In einem weiteren Test wurde von den Tauben erwartet, dass sie einen, hinter ihnen angebrachten, aufleuchtenden Schalter erkannten und diesen anschließend pickten, um Futter zu erhalten. Auch dieses schafften die Tauben.
Vor einigen Jahren fand man heraus, dass sie sich auch auf Live Videoaufnahmen erkennen können. Tauben sind also durchaus in der Lage, kognitive Leistungen zu erbringen.
In Japan fand man heraus, dass sich Tauben zwischen 800 und 1200 verschiedene Bilder merken können. Und sogar fähig sind, verschiedene Maler zu unterscheiden.
In Paris experimentierte man mit Gesichtserkennung. Zwei sehr ähnlich aussehende Frauen: die eine fütterte die Tauben, die andere verscheuchte sie. Auch nach einem Kleidertausch konnten die Tauben die Frauen auseinanderhalten und flogen einen Bogen um die „bedrohliche““ Person, auch als diese sie nicht verscheuchte.
Krankheitsübertragung?
Man hatte der Taube vielfach auch eine Krankheitsübertragung zugeschrieben, sie als regelrechte Keimschleuder betrachtet, besonders von Salmonellen. Diese Erreger sind jedoch rein tierspezifisch und auf den Menschen kaum übertragbar. Die meisten Erreger bei Tauben können noch nicht einmal auf andere Vogelarten übertragen werden.
Gemäß dem Robert-Koch Institut hat es in den vergangenen zehn Jahren deutschlandweit keine Meldung über von Tauben auf den Menschen übertragene Krankheit gegeben.
Hochzeitstauben
Immer öfter sind die weißen, für Frieden und Treue
stehenden, Tauben für Hochzeiten gefragt.

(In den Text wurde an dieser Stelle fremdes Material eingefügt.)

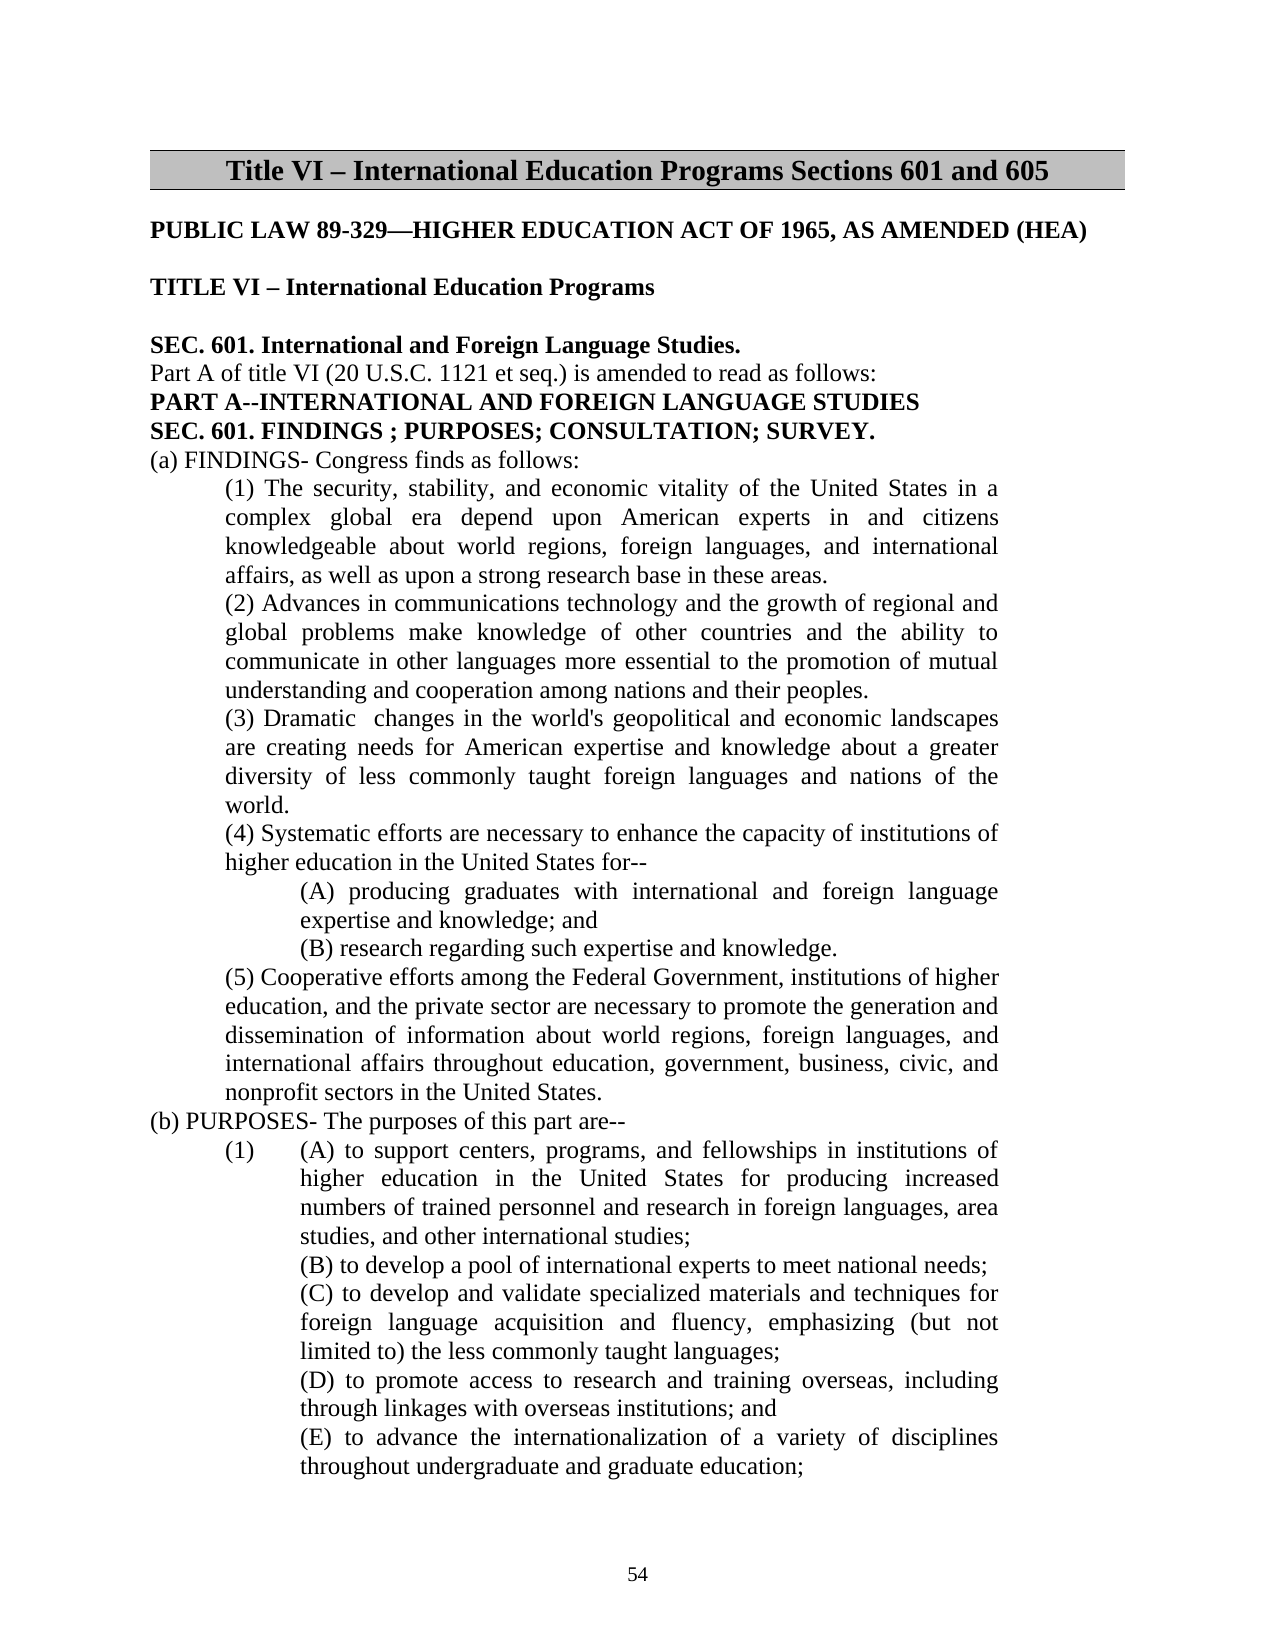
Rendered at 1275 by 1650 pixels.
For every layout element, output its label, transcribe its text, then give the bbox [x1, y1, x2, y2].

text (a) FINDINGS- Congress finds as follows: [150, 445, 999, 473]
text (E) to advance the internationalization of a variety of disciplines throughout undergraduate and graduate education; [300, 1422, 999, 1480]
subtitle SEC. 601. International and Foreign Language Studies. [150, 330, 1125, 358]
text (B) to develop a pool of international experts to meet national needs; [300, 1250, 999, 1278]
text (B) research regarding such expertise and knowledge. [300, 933, 999, 962]
text Part A of title VI (20 U.S.C. 1121 et seq.) is amended to read as follows: [150, 358, 999, 387]
subtitle Title VI – International Education Programs Sections 601 and 605 [150, 151, 1125, 189]
text (2) Advances in communications technology and the growth of regional and global problems make knowledge of other countries and the ability to communicate in other languages more essential to the promotion of mutual understanding and cooperation among nations and their peoples. [225, 588, 999, 703]
text (3) Dramatic changes in the world's geopolitical and economic landscapes are creating needs for American expertise and knowledge about a greater diversity of less commonly taught foreign languages and nations of the world. [225, 703, 999, 818]
text PART A--INTERNATIONAL AND FOREIGN LANGUAGE STUDIES [150, 387, 1125, 416]
text (A) producing graduates with international and foreign language expertise and knowledge; and [300, 876, 999, 933]
text (1) (A) to support centers, programs, and fellowships in institutions of higher education in the United States for producing increased numbers of trained personnel and research in foreign languages, area studies, and other international studies; [225, 1135, 999, 1250]
text SEC. 601. FINDINGS ; PURPOSES; CONSULTATION; SURVEY. [150, 416, 1125, 445]
list PUBLIC LAW 89-329—HIGHER EDUCATION ACT OF 1965, AS AMENDED (HEA) [150, 215, 1125, 243]
text (4) Systematic efforts are necessary to enhance the capacity of institutions of higher education in the United States for-- [225, 818, 999, 876]
text (D) to promote access to research and training overseas, including through linkages with overseas institutions; and [300, 1365, 999, 1422]
subtitle TITLE VI – International Education Programs [150, 272, 1125, 301]
text (C) to develop and validate specialized materials and techniques for foreign language acquisition and fluency, emphasizing (but not limited to) the less commonly taught languages; [300, 1278, 999, 1365]
text (1) The security, stability, and economic vitality of the United States in a complex global era depend upon American experts in and citizens knowledgeable about world regions, foreign languages, and international affairs, as well as upon a strong research base in these areas. [225, 473, 999, 588]
text (b) PURPOSES- The purposes of this part are-- [150, 1106, 999, 1135]
text (5) Cooperative efforts among the Federal Government, institutions of higher education, and the private sector are necessary to promote the generation and dissemination of information about world regions, foreign languages, and international affairs throughout education, government, business, civic, and nonprofit sectors in the United States. [225, 962, 999, 1106]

Diese Tiere werden speziell nur für diesen Zweck gezüchtet. Da sie nur ihrer weißen Farbe wegen gezüchtet werden, wird wenig Wert z.B. auf den Orientierungssinn gelegt, der bei manchen Rassen von Natur aus unterentwickelt ist. Auch haben sie nie gelernt, sich Nahrung zu suchen.
Flugunerfahren werden sie bei den Feierlichkeiten entlassen und versuchen dann zum heimatlichen Taubenschlag zurückzufinden. Schon der Transport zur Feier in kleinen Boxen bedeutet Stress für die Vögel.
Tauben sind monogame Tiere und trennen sich nicht freiwillig. Beim Züchter werden die Tiere absichtlich getrennt, um die Motivation zu erhöhen, zum Partner zurückzukehren.
Diese Anstrengung kostet viele Tauben das Leben. Zusätzlich ist die Gefahr, die Orientierung zu verlieren, sehr hoch. Außerdem sind sie leichte Beute für Greifvögel. Immer wieder werden verirrte, ausgehungerte oder durch Angriffen verletzte Tauben gefunden. Verirrte „Hochzeitstauben“ finden sich auch unter den Stadttauben.
Tierhalter – auch Taubenzüchter – haben eine Fürsorgepflicht ihren Tieren gegenüber.
Aber das Geschäftsmodell „Hochzeitstaube“ boomt. Weiße Tauben stehen beim Menschen für Romantik. Für die Tiere bedeutet dies aber Stress und Qual und oft den Tod.
Das Aussetzen von Tieren ist nach dem Tierschutzgesetz verboten, aber genau dies geschieht hier.
Wir möchten an Sie appellieren, die Tauben zu respektieren (wie jedes andere Lebewesen auch), sie nicht zu quälen oder leiden zu lassen. Sie haben den ihnen entgegengebrachten Hass nicht verdient.